I guess… I guess I can’t argue with that.

I let loose a soft but shaky breath and watch as he finally closes the distance between us. He lifts my chin up with his index finger and I’m forced to look back into his eyes.

“So you lied to me then,” he smiles. “Nothing’s come up, has it, angel? You just heard what you wanted to hear… and you ran from me like a scared pup. Is that it?”

“I’m sorry,” I whisper. “That was stupid of me. But what would you do if some sexy-looking dude came to you and told you he’s been fucking me behind your back?”
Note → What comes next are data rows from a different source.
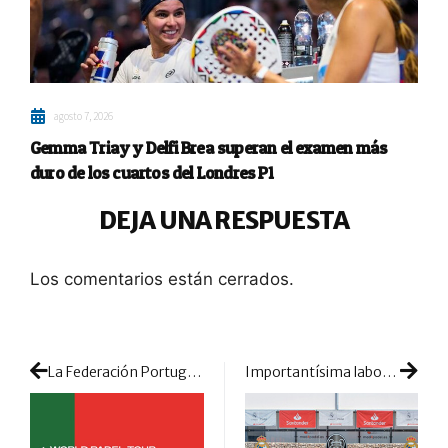
agosto 7, 2026
Gemma Triay y Delfi Brea superan el examen más
duro de los cuartos del Londres P1
DEJA UNA RESPUESTA
Los comentarios están cerrados.
La Federación Portuguesa de Pádel se suma a la labor de cantera del circuito WPT Next
Importantísima labor social para unir la Fundación Real Madrid y el Grupo Padel Nuestro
“Easy. I’d cut off his cock. Make him eat it. And tie him up to a pole so he can watch while I make you come on my tongue.”

I stifle a laugh but it falters when I see he’s not joking.

“Dove. You were right to run away for one reason only—I am not a good man. I’ve done things that if you knew about you’d never want to see me again. Which is why I’m always going to give you a choice. You can leave me anytime you want. You’re not bound to me, not as bound as I am to you. All I ask is that before you decide to rip my heart open, you warn me about it first. You tell me what’s on your mind… and we talk about it. And then… then you can leave me behind if that’s what’s best for you. I will never—”

“Stop. Rowan, stop. I want you so much I don’t know what to do with this feeling. I’m not going to leave. You don’t scare me. I just wish…”

“Yes?”

“I just wish I got to know you a little bit more. I want all of you, not just scraps.”

He smiles, his hand coiling around my neck possessively, but without squeezing it.

“Good. I also want to know you. Which is why I’m taking you out tonight.”